Task instructions:
Format each line of the material below as a JSON list of strings, one string per line, skipping blank lines. Leave the pictures out of the answer.

Data records:

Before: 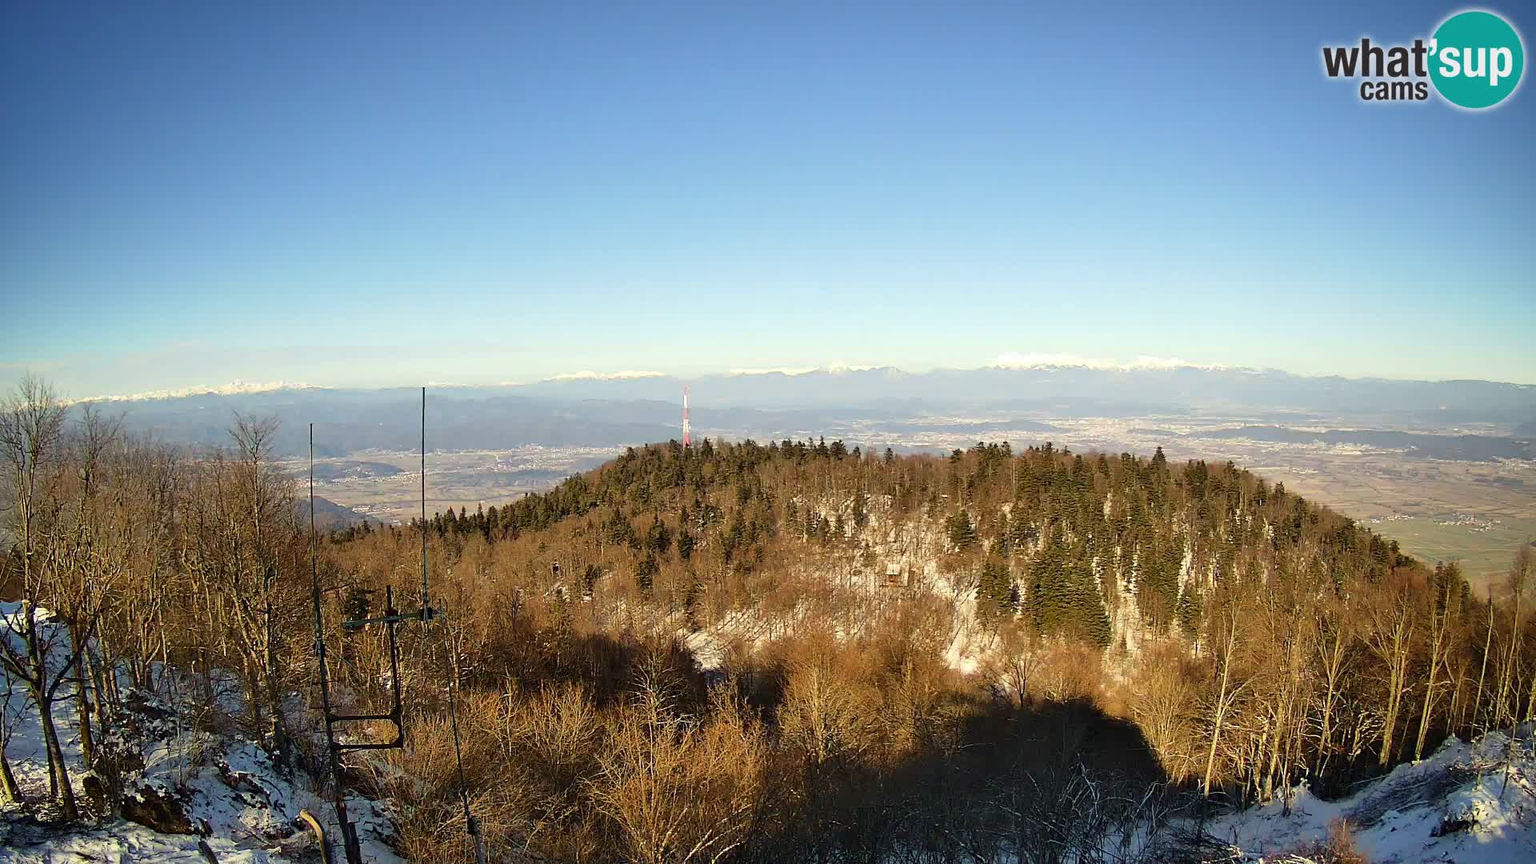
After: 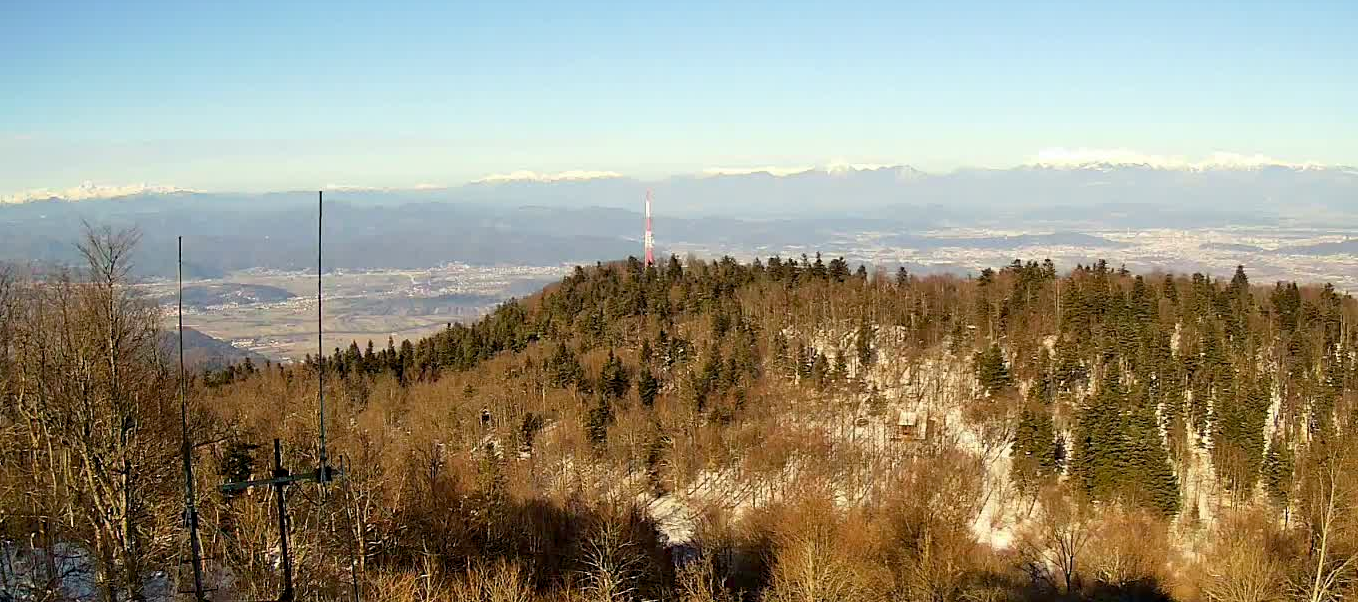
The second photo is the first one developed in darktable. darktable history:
crop: left 10.924%, top 27.217%, right 18.327%, bottom 17.035%
color balance rgb: global offset › luminance -0.43%, perceptual saturation grading › global saturation 2.578%
contrast brightness saturation: contrast 0.053
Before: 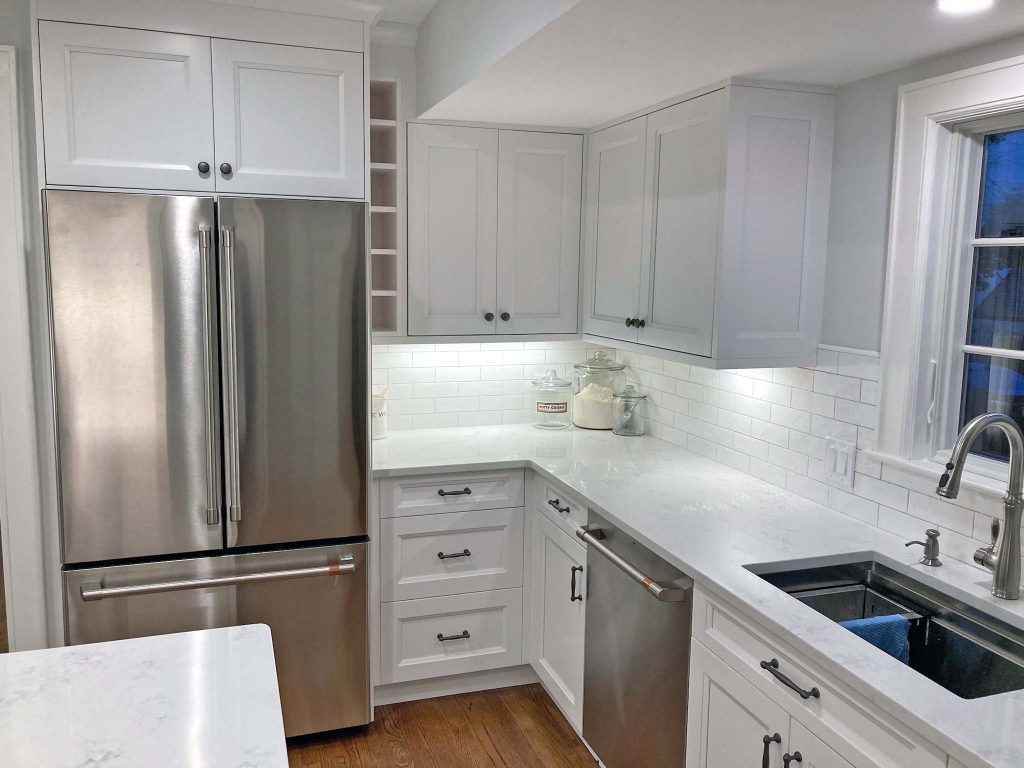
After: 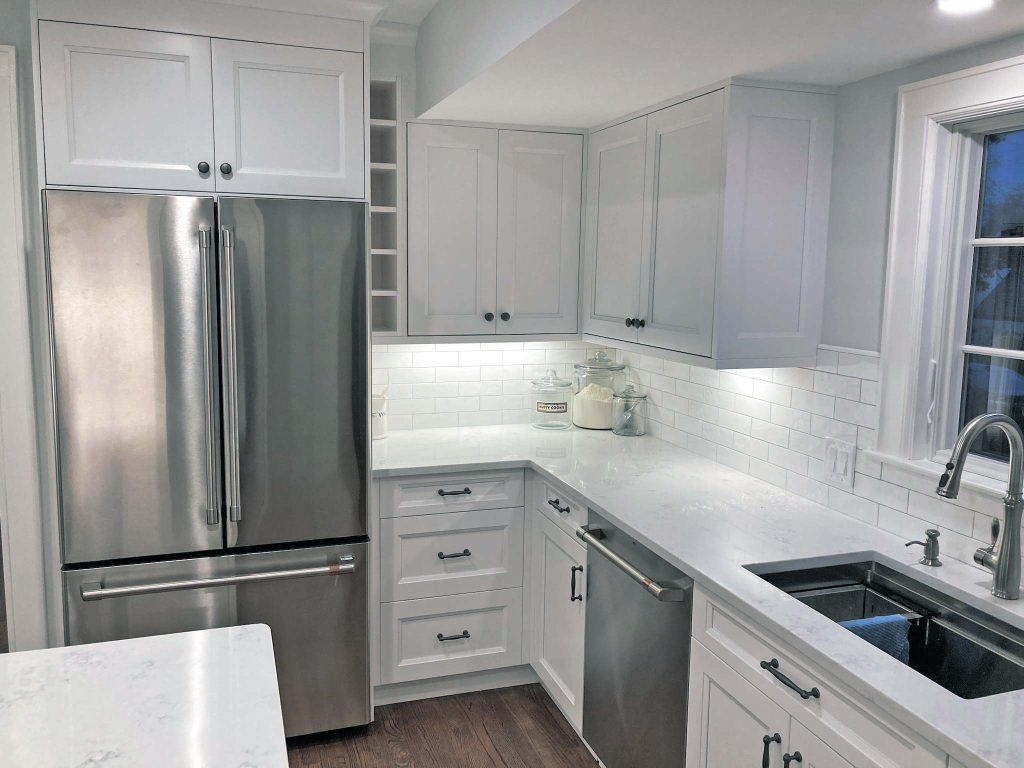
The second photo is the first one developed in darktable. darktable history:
white balance: emerald 1
split-toning: shadows › hue 201.6°, shadows › saturation 0.16, highlights › hue 50.4°, highlights › saturation 0.2, balance -49.9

Correct output:
[
  "Before: ",
  "After: ",
  "The second photo is the first one developed in darktable. darktable history:",
  "crop: left 10.924%, top 27.217%, right 18.327%, bottom 17.035%",
  "color balance rgb: global offset › luminance -0.43%, perceptual saturation grading › global saturation 2.578%",
  "contrast brightness saturation: contrast 0.053",
  "Before: ",
  "After: ",
  "The second photo is the first one developed in darktable. darktable history:",
  "white balance: emerald 1",
  "split-toning: shadows › hue 201.6°, shadows › saturation 0.16, highlights › hue 50.4°, highlights › saturation 0.2, balance -49.9"
]